На метафизическом уровне в «Симфонии Донбасса» противопоставляются православная церковь и социалистическое государство. Художественная инсценировка этой оппозиции напоминает известную сентенцию «Религия — опиум для народа», а в отношении кино — иллюстрацию статьи Льва Троцкого «Водка, церковь и кинематограф» (1923), в которой кино рассматривается как конкурент церкви и кабака: «Кинематограф развлечет, просветит, поразит воображение образом и освободит от потребности переступать церковный порог. Кинематограф — великий конкурент не только кабака, но и церкви. Вот орудие, которым нам нужно овладеть во что бы то ни стало!»[3]
После пролога в фильме следуют кадры, которые показывают Россию, находящуюся под гипнозом церковной и царской власти. Изображения религиозного и монархического культа (царские монограммы, церковные колокола, статуи Христа, молящиеся верующие) чередуются с изображениями шатающихся, еле держащихся на ногах пьяных. Кульминацией эпизода является разрушение церкви и превращение ее в социалистический клуб.
Процесс разрушения усиливается специфическими средствами кино: применяется прием ускорения и замедления изобразительного и звукового рядов. Камера приходит в движение — это может быть параллельное церковным колоколам раскачивание или же шатание вместе с пьяными. За счет призматического преломления создается впечатление, что культовое сооружение церкви распадается. Религиозные изображения начинают вибрировать, кружиться и растворяться. Воздействие визуального ряда усиливается звуком барабанной дроби. В конце эпизода дана серия кадров в обратном движении — мы видим новые социалистические символы (знамена, красные звезды и т. п.), взлетающие снизу на шпиль колокольни.

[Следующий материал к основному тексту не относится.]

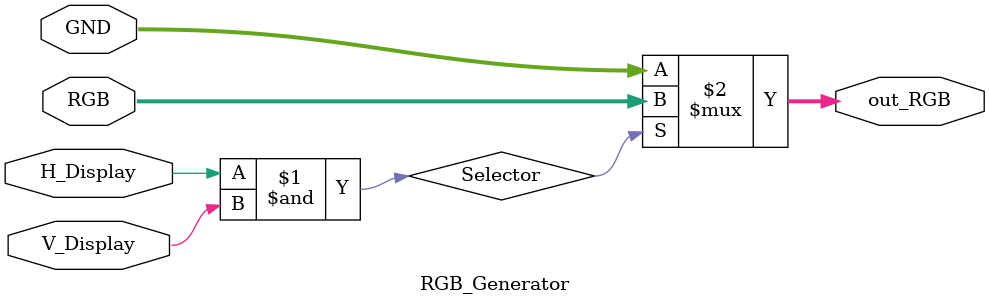
<source format=sv>
/* ******************************************* *
 *                                             *
 * Name: RGB Generator                         *
 * Date: July 22, 2020                         *
 * Author: Anthony Kung                        *
 * Author URI: https://anth.dev                *
 *                                             *
 ***********************************************/

module RGB_Generator   (input logic [3:0] GND, RGB,
                        input logic H_Display, V_Display,
                        output logic [3:0] out_RGB);

  reg Selector;

  assign Selector = H_Display & V_Display;

  assign out_RGB = Selector ? RGB : GND;

endmodule
</source>
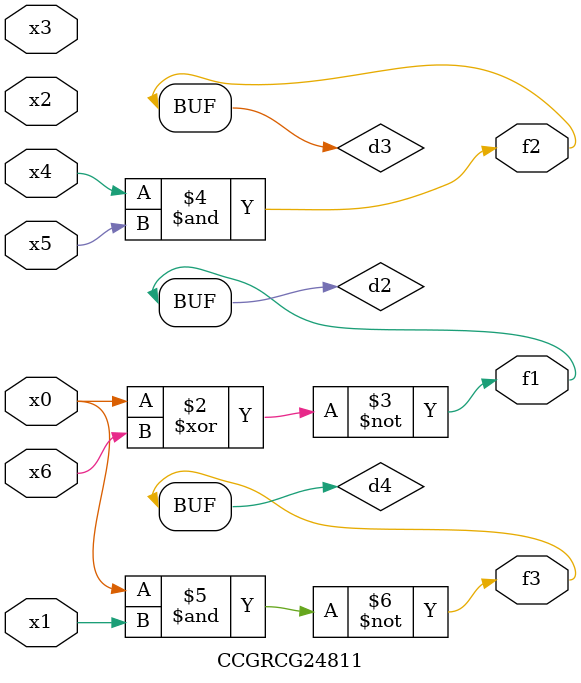
<source format=v>
module CCGRCG24811(
	input x0, x1, x2, x3, x4, x5, x6,
	output f1, f2, f3
);

	wire d1, d2, d3, d4;

	nor (d1, x0);
	xnor (d2, x0, x6);
	and (d3, x4, x5);
	nand (d4, x0, x1);
	assign f1 = d2;
	assign f2 = d3;
	assign f3 = d4;
endmodule

</source>
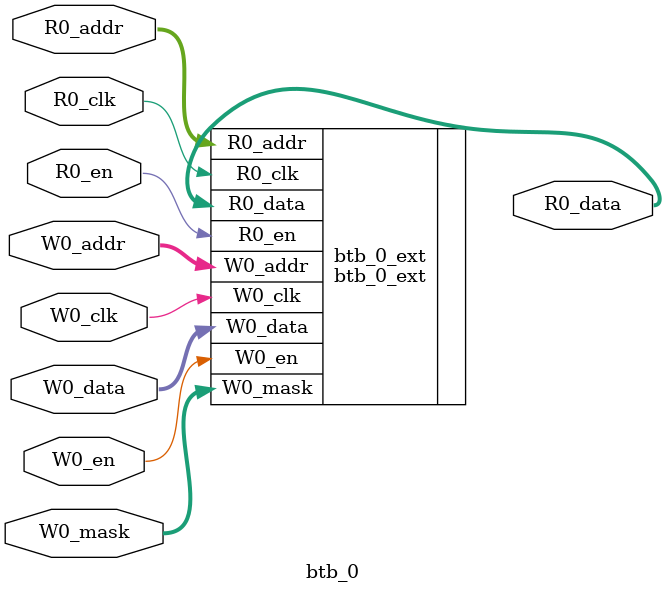
<source format=sv>
`ifndef RANDOMIZE
  `ifdef RANDOMIZE_REG_INIT
    `define RANDOMIZE
  `endif // RANDOMIZE_REG_INIT
`endif // not def RANDOMIZE
`ifndef RANDOMIZE
  `ifdef RANDOMIZE_MEM_INIT
    `define RANDOMIZE
  `endif // RANDOMIZE_MEM_INIT
`endif // not def RANDOMIZE

`ifndef RANDOM
  `define RANDOM $random
`endif // not def RANDOM

// Users can define 'PRINTF_COND' to add an extra gate to prints.
`ifndef PRINTF_COND_
  `ifdef PRINTF_COND
    `define PRINTF_COND_ (`PRINTF_COND)
  `else  // PRINTF_COND
    `define PRINTF_COND_ 1
  `endif // PRINTF_COND
`endif // not def PRINTF_COND_

// Users can define 'ASSERT_VERBOSE_COND' to add an extra gate to assert error printing.
`ifndef ASSERT_VERBOSE_COND_
  `ifdef ASSERT_VERBOSE_COND
    `define ASSERT_VERBOSE_COND_ (`ASSERT_VERBOSE_COND)
  `else  // ASSERT_VERBOSE_COND
    `define ASSERT_VERBOSE_COND_ 1
  `endif // ASSERT_VERBOSE_COND
`endif // not def ASSERT_VERBOSE_COND_

// Users can define 'STOP_COND' to add an extra gate to stop conditions.
`ifndef STOP_COND_
  `ifdef STOP_COND
    `define STOP_COND_ (`STOP_COND)
  `else  // STOP_COND
    `define STOP_COND_ 1
  `endif // STOP_COND
`endif // not def STOP_COND_

// Users can define INIT_RANDOM as general code that gets injected into the
// initializer block for modules with registers.
`ifndef INIT_RANDOM
  `define INIT_RANDOM
`endif // not def INIT_RANDOM

// If using random initialization, you can also define RANDOMIZE_DELAY to
// customize the delay used, otherwise 0.002 is used.
`ifndef RANDOMIZE_DELAY
  `define RANDOMIZE_DELAY 0.002
`endif // not def RANDOMIZE_DELAY

// Define INIT_RANDOM_PROLOG_ for use in our modules below.
`ifndef INIT_RANDOM_PROLOG_
  `ifdef RANDOMIZE
    `ifdef VERILATOR
      `define INIT_RANDOM_PROLOG_ `INIT_RANDOM
    `else  // VERILATOR
      `define INIT_RANDOM_PROLOG_ `INIT_RANDOM #`RANDOMIZE_DELAY begin end
    `endif // VERILATOR
  `else  // RANDOMIZE
    `define INIT_RANDOM_PROLOG_
  `endif // RANDOMIZE
`endif // not def INIT_RANDOM_PROLOG_

module btb_0(	// @[btb.scala:66:47]
  input  [6:0]  R0_addr,
  input         R0_en,
                R0_clk,
  input  [6:0]  W0_addr,
  input         W0_en,
                W0_clk,
  input  [55:0] W0_data,
  input  [3:0]  W0_mask,
  output [55:0] R0_data
);

  btb_0_ext btb_0_ext (	// @[btb.scala:66:47]
    .R0_addr (R0_addr),
    .R0_en   (R0_en),
    .R0_clk  (R0_clk),
    .W0_addr (W0_addr),
    .W0_en   (W0_en),
    .W0_clk  (W0_clk),
    .W0_data (W0_data),
    .W0_mask (W0_mask),
    .R0_data (R0_data)
  );
endmodule


</source>
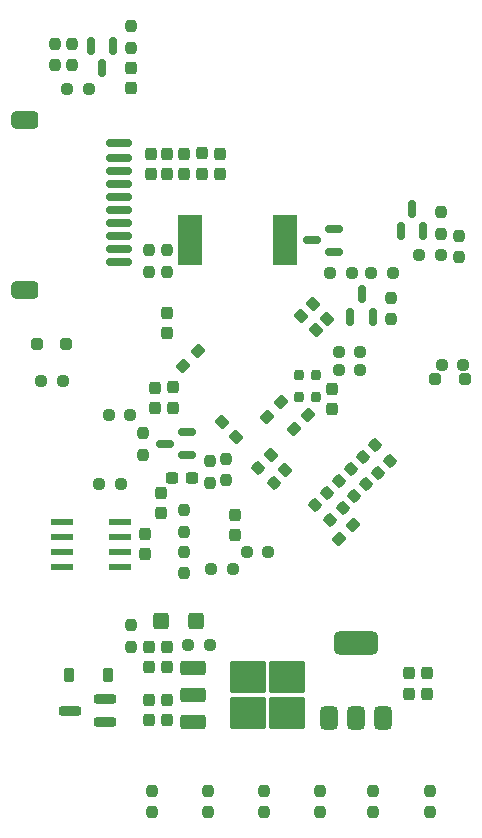
<source format=gbr>
%TF.GenerationSoftware,KiCad,Pcbnew,8.0.2*%
%TF.CreationDate,2024-08-20T16:45:35-03:00*%
%TF.ProjectId,dough,646f7567-682e-46b6-9963-61645f706362,rev?*%
%TF.SameCoordinates,Original*%
%TF.FileFunction,Paste,Bot*%
%TF.FilePolarity,Positive*%
%FSLAX46Y46*%
G04 Gerber Fmt 4.6, Leading zero omitted, Abs format (unit mm)*
G04 Created by KiCad (PCBNEW 8.0.2) date 2024-08-20 16:45:35*
%MOMM*%
%LPD*%
G01*
G04 APERTURE LIST*
G04 Aperture macros list*
%AMRoundRect*
0 Rectangle with rounded corners*
0 $1 Rounding radius*
0 $2 $3 $4 $5 $6 $7 $8 $9 X,Y pos of 4 corners*
0 Add a 4 corners polygon primitive as box body*
4,1,4,$2,$3,$4,$5,$6,$7,$8,$9,$2,$3,0*
0 Add four circle primitives for the rounded corners*
1,1,$1+$1,$2,$3*
1,1,$1+$1,$4,$5*
1,1,$1+$1,$6,$7*
1,1,$1+$1,$8,$9*
0 Add four rect primitives between the rounded corners*
20,1,$1+$1,$2,$3,$4,$5,0*
20,1,$1+$1,$4,$5,$6,$7,0*
20,1,$1+$1,$6,$7,$8,$9,0*
20,1,$1+$1,$8,$9,$2,$3,0*%
G04 Aperture macros list end*
%ADD10R,1.981200X0.558800*%
%ADD11RoundRect,0.237500X0.237500X-0.300000X0.237500X0.300000X-0.237500X0.300000X-0.237500X-0.300000X0*%
%ADD12RoundRect,0.237500X-0.237500X0.300000X-0.237500X-0.300000X0.237500X-0.300000X0.237500X0.300000X0*%
%ADD13RoundRect,0.237500X-0.237500X0.250000X-0.237500X-0.250000X0.237500X-0.250000X0.237500X0.250000X0*%
%ADD14RoundRect,0.250000X0.400000X0.450000X-0.400000X0.450000X-0.400000X-0.450000X0.400000X-0.450000X0*%
%ADD15RoundRect,0.237500X-0.250000X-0.237500X0.250000X-0.237500X0.250000X0.237500X-0.250000X0.237500X0*%
%ADD16RoundRect,0.200000X0.750000X0.200000X-0.750000X0.200000X-0.750000X-0.200000X0.750000X-0.200000X0*%
%ADD17RoundRect,0.237500X0.250000X0.237500X-0.250000X0.237500X-0.250000X-0.237500X0.250000X-0.237500X0*%
%ADD18RoundRect,0.150000X0.587500X0.150000X-0.587500X0.150000X-0.587500X-0.150000X0.587500X-0.150000X0*%
%ADD19RoundRect,0.237500X0.237500X-0.250000X0.237500X0.250000X-0.237500X0.250000X-0.237500X-0.250000X0*%
%ADD20R,2.000000X4.200000*%
%ADD21RoundRect,0.200000X-0.200000X-0.250000X0.200000X-0.250000X0.200000X0.250000X-0.200000X0.250000X0*%
%ADD22RoundRect,0.250000X0.250000X0.250000X-0.250000X0.250000X-0.250000X-0.250000X0.250000X-0.250000X0*%
%ADD23RoundRect,0.250000X-0.850000X-0.350000X0.850000X-0.350000X0.850000X0.350000X-0.850000X0.350000X0*%
%ADD24RoundRect,0.250000X-1.275000X-1.125000X1.275000X-1.125000X1.275000X1.125000X-1.275000X1.125000X0*%
%ADD25RoundRect,0.150000X0.150000X-0.587500X0.150000X0.587500X-0.150000X0.587500X-0.150000X-0.587500X0*%
%ADD26RoundRect,0.237500X-0.380070X0.044194X0.044194X-0.380070X0.380070X-0.044194X-0.044194X0.380070X0*%
%ADD27RoundRect,0.237500X-0.044194X-0.380070X0.380070X0.044194X0.044194X0.380070X-0.380070X-0.044194X0*%
%ADD28RoundRect,0.237500X0.044194X0.380070X-0.380070X-0.044194X-0.044194X-0.380070X0.380070X0.044194X0*%
%ADD29RoundRect,0.225000X-0.225000X-0.375000X0.225000X-0.375000X0.225000X0.375000X-0.225000X0.375000X0*%
%ADD30RoundRect,0.150000X0.950000X0.150000X-0.950000X0.150000X-0.950000X-0.150000X0.950000X-0.150000X0*%
%ADD31RoundRect,0.381000X0.762000X0.381000X-0.762000X0.381000X-0.762000X-0.381000X0.762000X-0.381000X0*%
%ADD32RoundRect,0.237500X-0.344715X0.008839X0.008839X-0.344715X0.344715X-0.008839X-0.008839X0.344715X0*%
%ADD33RoundRect,0.250000X-0.250000X-0.250000X0.250000X-0.250000X0.250000X0.250000X-0.250000X0.250000X0*%
%ADD34RoundRect,0.237500X0.380070X-0.044194X-0.044194X0.380070X-0.380070X0.044194X0.044194X-0.380070X0*%
%ADD35RoundRect,0.237500X0.300000X0.237500X-0.300000X0.237500X-0.300000X-0.237500X0.300000X-0.237500X0*%
%ADD36RoundRect,0.150000X-0.150000X0.587500X-0.150000X-0.587500X0.150000X-0.587500X0.150000X0.587500X0*%
%ADD37RoundRect,0.237500X0.344715X-0.008839X-0.008839X0.344715X-0.344715X0.008839X0.008839X-0.344715X0*%
%ADD38RoundRect,0.375000X0.375000X-0.625000X0.375000X0.625000X-0.375000X0.625000X-0.375000X-0.625000X0*%
%ADD39RoundRect,0.500000X1.400000X-0.500000X1.400000X0.500000X-1.400000X0.500000X-1.400000X-0.500000X0*%
G04 APERTURE END LIST*
D10*
%TO.C,U12*%
X111363800Y-79695000D03*
X111363800Y-80965000D03*
X111363800Y-82235000D03*
X111363800Y-83505000D03*
X106436200Y-83505000D03*
X106436200Y-82235000D03*
X106436200Y-80965000D03*
X106436200Y-79695000D03*
%TD*%
D11*
%TO.C,C5*%
X121079200Y-80864200D03*
X121079200Y-79139200D03*
%TD*%
D12*
%TO.C,C14*%
X115800000Y-68337500D03*
X115800000Y-70062500D03*
%TD*%
D13*
%TO.C,R12*%
X134300000Y-60737500D03*
X134300000Y-62562500D03*
%TD*%
D14*
%TO.C,D3*%
X117750000Y-88150000D03*
X114850000Y-88150000D03*
%TD*%
D12*
%TO.C,C20*%
X137300000Y-92537500D03*
X137300000Y-94262500D03*
%TD*%
D15*
%TO.C,R13*%
X132637500Y-58650000D03*
X134462500Y-58650000D03*
%TD*%
D13*
%TO.C,R41*%
X115300000Y-56737500D03*
X115300000Y-58562500D03*
%TD*%
D16*
%TO.C,Q3*%
X110100000Y-94750000D03*
X110100000Y-96650000D03*
X107100000Y-95700000D03*
%TD*%
D13*
%TO.C,R6*%
X132800000Y-102487500D03*
X132800000Y-104312500D03*
%TD*%
D17*
%TO.C,R44*%
X109587500Y-76500000D03*
X111412500Y-76500000D03*
%TD*%
D18*
%TO.C,Q2*%
X129487500Y-54950000D03*
X129487500Y-56850000D03*
X127612500Y-55900000D03*
%TD*%
D19*
%TO.C,R37*%
X112300000Y-90312500D03*
X112300000Y-88487500D03*
%TD*%
D17*
%TO.C,R27*%
X131694500Y-66896400D03*
X129869500Y-66896400D03*
%TD*%
D18*
%TO.C,U5*%
X117037500Y-72150000D03*
X117037500Y-74050000D03*
X115162500Y-73100000D03*
%TD*%
D13*
%TO.C,R4*%
X137550000Y-102487500D03*
X137550000Y-104312500D03*
%TD*%
D19*
%TO.C,R38*%
X140050000Y-57312500D03*
X140050000Y-55487500D03*
%TD*%
D20*
%TO.C,BZ1*%
X125300000Y-55900000D03*
X117300000Y-55900000D03*
%TD*%
D19*
%TO.C,R23*%
X105800000Y-41062500D03*
X105800000Y-39237500D03*
%TD*%
D12*
%TO.C,C3*%
X113800000Y-94787500D03*
X113800000Y-96512500D03*
%TD*%
D21*
%TO.C,X1*%
X126475000Y-69125000D03*
X126475000Y-67275000D03*
X127925000Y-67275000D03*
X127925000Y-69125000D03*
%TD*%
D13*
%TO.C,R22*%
X114050000Y-102487500D03*
X114050000Y-104312500D03*
%TD*%
%TO.C,R39*%
X138550000Y-53487500D03*
X138550000Y-55312500D03*
%TD*%
D22*
%TO.C,D6*%
X106800000Y-64650000D03*
X104300000Y-64650000D03*
%TD*%
D23*
%TO.C,U3*%
X117550000Y-96680000D03*
X117550000Y-94400000D03*
D24*
X122175000Y-92875000D03*
X122175000Y-95925000D03*
X125525000Y-92875000D03*
X125525000Y-95925000D03*
D23*
X117550000Y-92120000D03*
%TD*%
D17*
%TO.C,R11*%
X120912500Y-83700000D03*
X119087500Y-83700000D03*
%TD*%
D19*
%TO.C,R35*%
X107300000Y-41062500D03*
X107300000Y-39237500D03*
%TD*%
D25*
%TO.C,Q4*%
X137000000Y-55087500D03*
X135100000Y-55087500D03*
X136050000Y-53212500D03*
%TD*%
D11*
%TO.C,C27*%
X118290000Y-50250000D03*
X118290000Y-48525000D03*
%TD*%
D26*
%TO.C,C24*%
X126690120Y-62290120D03*
X127909880Y-63509880D03*
%TD*%
D27*
%TO.C,C6*%
X123790120Y-70809880D03*
X125009880Y-69590120D03*
%TD*%
D28*
%TO.C,C30*%
X117909880Y-65290121D03*
X116690120Y-66509879D03*
%TD*%
D12*
%TO.C,C16*%
X115300000Y-62037500D03*
X115300000Y-63762500D03*
%TD*%
D13*
%TO.C,R7*%
X128300000Y-102487500D03*
X128300000Y-104312500D03*
%TD*%
D19*
%TO.C,R20*%
X120317200Y-76190900D03*
X120317200Y-74365900D03*
%TD*%
D13*
%TO.C,R9*%
X118800000Y-102487500D03*
X118800000Y-104312500D03*
%TD*%
D19*
%TO.C,R5*%
X113300000Y-74062500D03*
X113300000Y-72237500D03*
%TD*%
D12*
%TO.C,C404*%
X115300000Y-48537500D03*
X115300000Y-50262500D03*
%TD*%
D11*
%TO.C,C13*%
X114800000Y-79012500D03*
X114800000Y-77287500D03*
%TD*%
D29*
%TO.C,D2*%
X107050000Y-92650000D03*
X110350000Y-92650000D03*
%TD*%
D11*
%TO.C,C2*%
X113800000Y-92012500D03*
X113800000Y-90287500D03*
%TD*%
D15*
%TO.C,R36*%
X129137500Y-58650000D03*
X130962500Y-58650000D03*
%TD*%
D12*
%TO.C,C28*%
X119800000Y-48537500D03*
X119800000Y-50262500D03*
%TD*%
D30*
%TO.C,J401*%
X111300000Y-57700000D03*
X111300000Y-56600000D03*
X111300000Y-55500000D03*
X111300000Y-54400000D03*
X111300000Y-53300000D03*
X111300000Y-52200000D03*
X111300000Y-51100000D03*
X111300000Y-50000000D03*
X111300000Y-48900000D03*
X111300000Y-47650000D03*
D31*
X103300000Y-45730000D03*
X103300000Y-60070000D03*
%TD*%
D17*
%TO.C,R35*%
X108712500Y-43100000D03*
X106887500Y-43100000D03*
%TD*%
%TO.C,R26*%
X131694500Y-65300000D03*
X129869500Y-65300000D03*
%TD*%
D15*
%TO.C,R19*%
X122087500Y-82300000D03*
X123912500Y-82300000D03*
%TD*%
D32*
%TO.C,R24*%
X131904765Y-74254765D03*
X133195235Y-75545235D03*
%TD*%
%TO.C,R34*%
X128904765Y-77254765D03*
X130195235Y-78545235D03*
%TD*%
D33*
%TO.C,D4*%
X138050000Y-67650000D03*
X140550000Y-67650000D03*
%TD*%
D12*
%TO.C,C19*%
X129300000Y-68437499D03*
X129300000Y-70162501D03*
%TD*%
D32*
%TO.C,R10*%
X123054765Y-75154765D03*
X124345235Y-76445235D03*
%TD*%
D34*
%TO.C,C31*%
X125309880Y-75309880D03*
X124090120Y-74090120D03*
%TD*%
D35*
%TO.C,C8*%
X117462500Y-76000000D03*
X115737500Y-76000000D03*
%TD*%
D12*
%TO.C,C4*%
X115300000Y-94787500D03*
X115300000Y-96512500D03*
%TD*%
D19*
%TO.C,R21*%
X118989600Y-76412500D03*
X118989600Y-74587500D03*
%TD*%
D15*
%TO.C,R43*%
X138587500Y-66400000D03*
X140412500Y-66400000D03*
%TD*%
D19*
%TO.C,R1*%
X116800000Y-84062500D03*
X116800000Y-82237500D03*
%TD*%
D36*
%TO.C,Q1*%
X108850000Y-39462500D03*
X110750000Y-39462500D03*
X109800000Y-41337500D03*
%TD*%
D15*
%TO.C,R42*%
X104687500Y-67800000D03*
X106512500Y-67800000D03*
%TD*%
D37*
%TO.C,R17*%
X134195235Y-74545235D03*
X132904765Y-73254765D03*
%TD*%
D13*
%TO.C,R40*%
X113800000Y-56737500D03*
X113800000Y-58562500D03*
%TD*%
D32*
%TO.C,R33*%
X129904765Y-76254765D03*
X131195235Y-77545235D03*
%TD*%
D12*
%TO.C,C23*%
X112300000Y-41287500D03*
X112300000Y-43012500D03*
%TD*%
D34*
%TO.C,C32*%
X121159880Y-72509880D03*
X119940120Y-71290120D03*
%TD*%
D12*
%TO.C,C403*%
X114000000Y-48537500D03*
X114000000Y-50262500D03*
%TD*%
D11*
%TO.C,C15*%
X113500000Y-82462500D03*
X113500000Y-80737500D03*
%TD*%
D13*
%TO.C,R401*%
X112300000Y-37737500D03*
X112300000Y-39562500D03*
%TD*%
D17*
%TO.C,R3*%
X118962500Y-90150000D03*
X117137500Y-90150000D03*
%TD*%
D27*
%TO.C,C33*%
X126057320Y-71875080D03*
X127277080Y-70655320D03*
%TD*%
D12*
%TO.C,C10*%
X114300000Y-68362500D03*
X114300000Y-70087500D03*
%TD*%
D26*
%TO.C,C9*%
X127690120Y-61290120D03*
X128909880Y-62509880D03*
%TD*%
D38*
%TO.C,U4*%
X133600000Y-96300000D03*
X131300000Y-96300000D03*
D39*
X131300000Y-90000000D03*
D38*
X129000000Y-96300000D03*
%TD*%
D11*
%TO.C,C22*%
X135800000Y-94262500D03*
X135800000Y-92537500D03*
%TD*%
D27*
%TO.C,C12*%
X129890120Y-81209880D03*
X131109880Y-79990120D03*
%TD*%
D15*
%TO.C,R39*%
X136687500Y-57100000D03*
X138512500Y-57100000D03*
%TD*%
D25*
%TO.C,Q5*%
X132750000Y-62337500D03*
X130850000Y-62337500D03*
X131800000Y-60462500D03*
%TD*%
D13*
%TO.C,R8*%
X123550000Y-102487500D03*
X123550000Y-104312500D03*
%TD*%
D15*
%TO.C,R18*%
X110387500Y-70650000D03*
X112212500Y-70650000D03*
%TD*%
D19*
%TO.C,R2*%
X116800000Y-80562500D03*
X116800000Y-78737500D03*
%TD*%
D37*
%TO.C,R45*%
X129145235Y-79545235D03*
X127854765Y-78254765D03*
%TD*%
D32*
%TO.C,R25*%
X130904765Y-75254765D03*
X132195235Y-76545235D03*
%TD*%
D11*
%TO.C,C1*%
X115300000Y-92012500D03*
X115300000Y-90287500D03*
%TD*%
D12*
%TO.C,C26*%
X116800000Y-48537500D03*
X116800000Y-50262500D03*
%TD*%
M02*

</source>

Таким образом, религиозная конверсия находит свое завершение.
Дзига Вертов в своих теоретических текстах и манифестах противопоставляет отвергаемой им художественной драме, гипнотически действующей на бессознательное, собственный документальный метод, который через факты должен воздействовать на сознание: «Одурманить и внушить — основной метод воздействия художественной драмы — роднит ее с воздействием религиозного порядка и позволяет некоторое время держать человека в возбужденно-бессознательном состоянии»[4]. Однако в иконоборстве, реализованном в фильме, церковь и социалистическое государство вступают в амбивалентное отношение субституции[5], при котором на советскую власть переносятся не только религиозные традиции сакрализации, но и сам документальный метод кажется зараженным галлюцинационным одурманиванием.
Хэнсген С. Audio-Vision. О теории и практике раннего советского звукового кино на грани 1930-х годов [Перевод с нем. Елены Шенфельд] // Советская власть и медиа. СПб.: Академический проект, 2006.
Примечания
- ^ Вертов Д. «Симфония Донбасса» («Энтузиазм») // Д. Вертов. Статьи, дневники. замыслы. С. 283-284.
- ^ Вертов Д. Звуковой марш (Из фильма «Симфония Донбасса») // Там же, с. 280-283.
- ^ Троцкий Л. Водка, церковь и кинематограф //Л. Троцкий Вопросы быта. Эпоха «культурничества» и ее задачи. М. [1924]. С. 48.
- ^ Вертов Д. Киноглаз // Д. Вертов. Статьи, дневники, замыслы. С 92.
- ^ Амбивалентность отношений находит свое выражение также в программном названии исполненного в фильме марша «Последнее воскресенье».